> [Estratto della fonte]:
::::::::

Facebook ha l’abitudine di “prendere in prestito” i dati degli utenti per migliorare i propri prodotti e servizi, per poi scusarsi nel momento in cui viene scoperto. Nel corso degli ultimi anni ci sono stati diversi casi che hanno messo in evidenza un simile comportamento, e la cosa è preoccupante sotto diversi punti di vista. Oggi andiamo a fare un piccolo resoconto sui tentativi di Facebook di raccogliere dati e informazioni per i propri scopi.

Project Atlas

Lasciando da parte la questione Cambridge Analytica dello scorso anno, possiamo subito partire con la notizia più recente: Facebook ha infatti pagato alcuni giovani utenti per avere accesso ai loro dati, attraverso l’installazione di un’app apposita, capace di monitorare messaggi privati sui social, chat, e-mail, ricerche sul web, attività di navigazione, informazioni sulla posizione e non solo. Il tutto per 20 dollari al mese.

Il progetto, denominato Project Atlas, e l’app, Facebook Research, sembrano ricordare in qualche modo la vicenda Onavo VPN (di cui parleremo tra poco), ma l’azienda di Zuckerberg ha espressamente negato l’esistenza di qualsiasi punto in comune.

Onavo VPN

Nel 2013, Facebook ha acquisito Onavo, che metteva a disposizione un servizio VPN per bloccare siti potenzialmente dannosi e proteggere i dati. Apple ha successivamente scoperto che l’app è stata capace di raccogliere i dati degli utenti sui siti visitati e sulle app utilizzate sui vari dispositivi, e l’ha bannata dall’App Store.

Storie sponsorizzate

Le Storie sponsorizzate sono state introdotte nel 2011 e hanno sfruttato il contenuto degli utenti (tra cui check-in, foto o commenti) per creare annunci pubblicitari di alcune aziende. Non essendoci alcun modo per evitare tutto ciò, un gruppo di persone fece causa a Facebook per aver utilizzato le proprie informazioni senza consenso. Morale? La compagnia ha dovuto spendere 9 milioni di dollari per la class action (614.000 persone in totale) e chiudere le Storie sponsorizzate.

Chiamate e messaggi su Android

In seguito allo scandalo Cambridge Analytica, Facebook ha permesso agli utenti di scaricare i dati raccolti su di loro: nel farlo, questi si sono accorti che il social network ha potuto avere accesso alla cronologia delle chiamate e ai metadati degli SMS. Secondo ArsTechnica, Facebook avrebbe raccolto tali dati dagli smartphone Android per anni attraverso la sua app.

::::::::

> [Estratto del dataset]:
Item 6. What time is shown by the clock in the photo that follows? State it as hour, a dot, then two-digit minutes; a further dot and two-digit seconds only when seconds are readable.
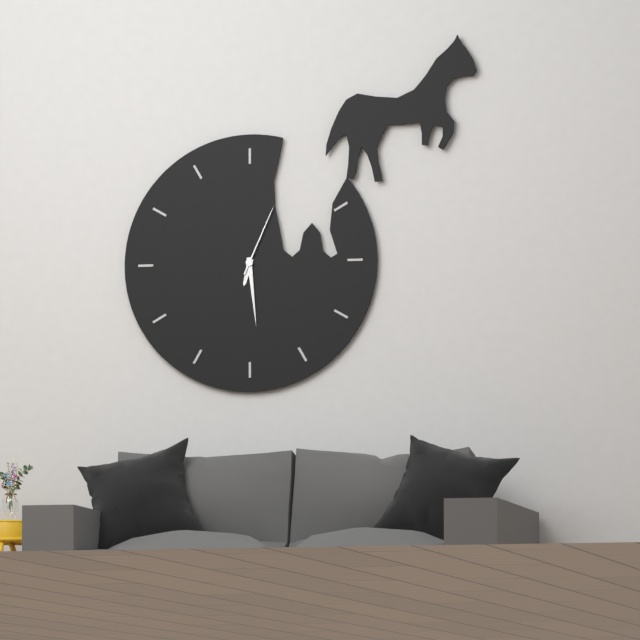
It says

::::::::

> [Consegna]: Trascrivi parola per parola, dall'articolo sulla raccolta dei dati degli utenti da parte di Facebook, il passo che si apre con le parole contenenti "Facebook ha l’abitudine" e si chiude con "dollari al mese.". Il materiale è distinto dall'articolo e non ne fa parte.

> [Risposta]:
Facebook ha l’abitudine di “prendere in prestito” i dati degli utenti per migliorare i propri prodotti e servizi, per poi scusarsi nel momento in cui viene scoperto. Nel corso degli ultimi anni ci sono stati diversi casi che hanno messo in evidenza un simile comportamento, e la cosa è preoccupante sotto diversi punti di vista. Oggi andiamo a fare un piccolo resoconto sui tentativi di Facebook di raccogliere dati e informazioni per i propri scopi.

Project Atlas

Lasciando da parte la questione Cambridge Analytica dello scorso anno, possiamo subito partire con la notizia più recente: Facebook ha infatti pagato alcuni giovani utenti per avere accesso ai loro dati, attraverso l’installazione di un’app apposita, capace di monitorare messaggi privati sui social, chat, e-mail, ricerche sul web, attività di navigazione, informazioni sulla posizione e non solo. Il tutto per 20 dollari al mese.